What to do
1. Please reproduce the part of the modding discussion from "And, of course, that" to "2 my beloved!".
2. In the modding discussion, which mod manager does one commenter call "my beloved"?
3. Pick up the modding discussion after its last comment and carry it on.

Extracted text

..........

Have you tried Caves of Qud?
I’ve heard of it, but I’ve never played it
May or may not be your thing, it’s hard to find games that check all the boxes. Caves of Qud is rough in some ways, very very deep experience but rough.
Fuck lmao this one got me.
Got everything setup again after doing a new build in February. Now trying to muster the energy to do the same on my steam deck.
Well, it would be pretty easy to automatically do an install in the VivaNewVegas way…
But! NexusMods says money pwease!!!
Alternatively, yeah, you could just make a mod load ordering simulator game…
Just proc gen a made up directory/filestructure, and made up mods, orders, file conflicts, dependencies.
And, of course, that game itself has to be moddable.
But if detects any changes to its real file system, it just does a fork bomb or something, I dunno lol.
Interesting concept but uhhh who’d be the target audience for that?
I mean, that is more or less literally what OP requested, a game that just is the mod manager itself.
Like just literally read the first line of the body of what they wrote, not just the title.
Its kind of similar to how ‘PC Build Simulator’ is kind of meta in the same way, its a whole game about building PCs … which you play on your PC, instead of just, actually building a PC.
Ha, you got me. Totally didn’t notice the body. My b. Anyway this sounds like a cool project… lemme see how viable this is.
play any game that has a good mod manager. for example any game on thunderstore/r2modman, Minecraft with prism launcher, balatro, etc
Mod Organizer 2 my beloved!
THATS WHY YOU DO IT!
Modding Cyberpunk 2077 is a large part of the experience for me, but every time the devs update the game it all breaks down. Hundreds of mods! Fucking original developers adding features and content to the game, please stop adding stuff inspired by mods - Your version is lame and tame AND it breaks the game for a few days while the rest of the world rushes to update their mod framework.

..........

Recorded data
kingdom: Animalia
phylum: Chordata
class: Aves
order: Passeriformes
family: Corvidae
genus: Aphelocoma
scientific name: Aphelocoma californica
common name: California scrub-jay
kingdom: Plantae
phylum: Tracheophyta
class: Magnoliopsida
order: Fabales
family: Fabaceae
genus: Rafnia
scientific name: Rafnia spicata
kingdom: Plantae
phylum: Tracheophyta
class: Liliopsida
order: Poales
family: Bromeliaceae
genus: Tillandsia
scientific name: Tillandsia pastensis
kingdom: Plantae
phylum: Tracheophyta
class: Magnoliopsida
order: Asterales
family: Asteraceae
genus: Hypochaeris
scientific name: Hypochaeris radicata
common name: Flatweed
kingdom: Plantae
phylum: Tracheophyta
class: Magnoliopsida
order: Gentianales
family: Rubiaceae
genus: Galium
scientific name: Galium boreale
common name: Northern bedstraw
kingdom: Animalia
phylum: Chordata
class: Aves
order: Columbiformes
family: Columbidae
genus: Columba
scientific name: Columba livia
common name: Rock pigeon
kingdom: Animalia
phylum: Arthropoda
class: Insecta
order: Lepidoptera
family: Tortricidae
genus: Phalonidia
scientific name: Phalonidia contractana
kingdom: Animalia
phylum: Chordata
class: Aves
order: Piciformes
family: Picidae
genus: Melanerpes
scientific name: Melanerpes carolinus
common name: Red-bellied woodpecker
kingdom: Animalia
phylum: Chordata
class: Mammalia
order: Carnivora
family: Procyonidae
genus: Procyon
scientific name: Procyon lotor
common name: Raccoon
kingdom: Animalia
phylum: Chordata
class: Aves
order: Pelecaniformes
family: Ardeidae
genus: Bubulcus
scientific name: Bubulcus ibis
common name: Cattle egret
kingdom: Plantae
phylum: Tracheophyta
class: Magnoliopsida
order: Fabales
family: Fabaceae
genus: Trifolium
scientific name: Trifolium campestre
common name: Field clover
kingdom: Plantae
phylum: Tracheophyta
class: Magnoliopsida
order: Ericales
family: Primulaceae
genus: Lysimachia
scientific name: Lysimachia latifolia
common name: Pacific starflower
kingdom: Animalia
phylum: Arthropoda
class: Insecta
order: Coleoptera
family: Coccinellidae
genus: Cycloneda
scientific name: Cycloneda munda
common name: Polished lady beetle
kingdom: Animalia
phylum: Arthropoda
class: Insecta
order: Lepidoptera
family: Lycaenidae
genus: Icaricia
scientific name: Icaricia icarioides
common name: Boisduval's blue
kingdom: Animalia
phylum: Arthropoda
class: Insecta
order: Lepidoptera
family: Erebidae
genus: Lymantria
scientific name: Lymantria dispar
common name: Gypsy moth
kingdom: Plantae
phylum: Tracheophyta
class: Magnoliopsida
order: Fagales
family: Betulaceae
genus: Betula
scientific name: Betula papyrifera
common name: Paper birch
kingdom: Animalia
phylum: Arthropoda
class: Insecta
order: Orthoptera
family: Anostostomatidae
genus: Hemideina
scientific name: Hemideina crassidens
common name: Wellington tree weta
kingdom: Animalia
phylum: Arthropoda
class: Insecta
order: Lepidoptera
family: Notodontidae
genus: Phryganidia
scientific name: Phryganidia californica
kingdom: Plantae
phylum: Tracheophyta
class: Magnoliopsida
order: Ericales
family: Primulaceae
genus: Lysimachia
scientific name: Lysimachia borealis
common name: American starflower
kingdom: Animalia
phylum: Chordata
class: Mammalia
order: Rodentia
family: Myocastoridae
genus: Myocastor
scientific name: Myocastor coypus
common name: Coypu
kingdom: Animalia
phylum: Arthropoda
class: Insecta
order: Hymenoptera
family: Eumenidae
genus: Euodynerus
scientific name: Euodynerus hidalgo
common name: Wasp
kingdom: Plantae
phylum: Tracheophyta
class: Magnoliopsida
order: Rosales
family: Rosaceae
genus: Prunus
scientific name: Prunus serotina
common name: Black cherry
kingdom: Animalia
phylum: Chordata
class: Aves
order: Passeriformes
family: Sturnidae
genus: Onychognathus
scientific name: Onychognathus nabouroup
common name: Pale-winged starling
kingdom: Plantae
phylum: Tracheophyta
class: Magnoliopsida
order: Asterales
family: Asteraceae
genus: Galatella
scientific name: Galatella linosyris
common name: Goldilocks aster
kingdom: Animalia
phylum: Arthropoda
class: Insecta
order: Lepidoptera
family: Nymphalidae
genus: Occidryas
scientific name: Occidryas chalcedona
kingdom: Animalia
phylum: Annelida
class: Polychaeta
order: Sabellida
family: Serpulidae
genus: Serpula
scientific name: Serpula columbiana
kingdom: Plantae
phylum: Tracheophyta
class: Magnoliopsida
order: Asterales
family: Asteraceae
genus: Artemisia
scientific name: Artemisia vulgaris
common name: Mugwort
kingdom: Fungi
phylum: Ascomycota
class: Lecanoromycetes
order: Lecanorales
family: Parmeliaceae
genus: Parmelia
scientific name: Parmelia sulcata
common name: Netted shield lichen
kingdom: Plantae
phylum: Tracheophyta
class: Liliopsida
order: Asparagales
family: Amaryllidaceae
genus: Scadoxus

..........

Responses
1.
And, of course, that game itself has to be moddable.
But if detects any changes to its real file system, it just does a fork bomb or something, I dunno lol.
Interesting concept but uhhh who’d be the target audience for that?
I mean, that is more or less literally what OP requested, a game that just is the mod manager itself.
Like just literally read the first line of the body of what they wrote, not just the title.
Its kind of similar to how ‘PC Build Simulator’ is kind of meta in the same way, its a whole game about building PCs … which you play on your PC, instead of just, actually building a PC.
Ha, you got me. Totally didn’t notice the body. My b. Anyway this sounds like a cool project… lemme see how viable this is.
play any game that has a good mod manager. for example any game on thunderstore/r2modman, Minecraft with prism launcher, balatro, etc
Mod Organizer 2 my beloved!

2. Mod Organizer 2

3.
CP2077 is my favorite game ever, but since nothing compared I only played CP2077. And when the devs “Hooray surprise update to break your mods despite us claiming no more content!” over and over it literally killed my gaming hobby.
Haven’t really gamed for a few years as I simply don’t care about being locked into the “developer experience” formed by corpo guidelines by faceless investors.
At the moment I don’t see me bother to game until a new Elderscrolls, Fallout or Cyberpunk game is released. Then we mod again!
It could be worse.
… You could be trying to mod Fallout 4.
Dear god, what a shitshow, entirely on Bethesda’s end.
The only time I’ve spent more time modding and researching and all that for NV compared to actually playing was when a long time ago I got Dust up and running on my desktop. It’s hard enough for me to only play it in pretty small bursts.
StewiesTweaks takes care of most of my gameplay needs to the point that I haven’t felt much need to explore other such mods. Power armor underwhelming? Stewie. Tired of inventory management? Stewie. Want pickpocket and thievery to be a more robust strategy? Believe it or not, Stewie. Hate the hacking minigame and are so incredibly good at lockpicking that it all might as well be a skill check? Stewie has it for you.
I mostly like mods that add new functionality or more content that I’ll genuinely enjoy. Viva covered so many bases that there isn’t much I actually want. The base game is already built around a lot of the features I would normally add into mainline Bethesda games like player choice, weapon variety, and even ammo types, so there isn’t much need expand on them with poorly integrated versions of them.
The only major improvement I would want is graphical, but the outdated engine makes such improvements fundamentally limited. Besides, some of my favorite shooters are from the 90s and I don’t think the graphical improvements of the last 10 years have been groundbreaking, so I’m fine with it looking worse that Source Engine games.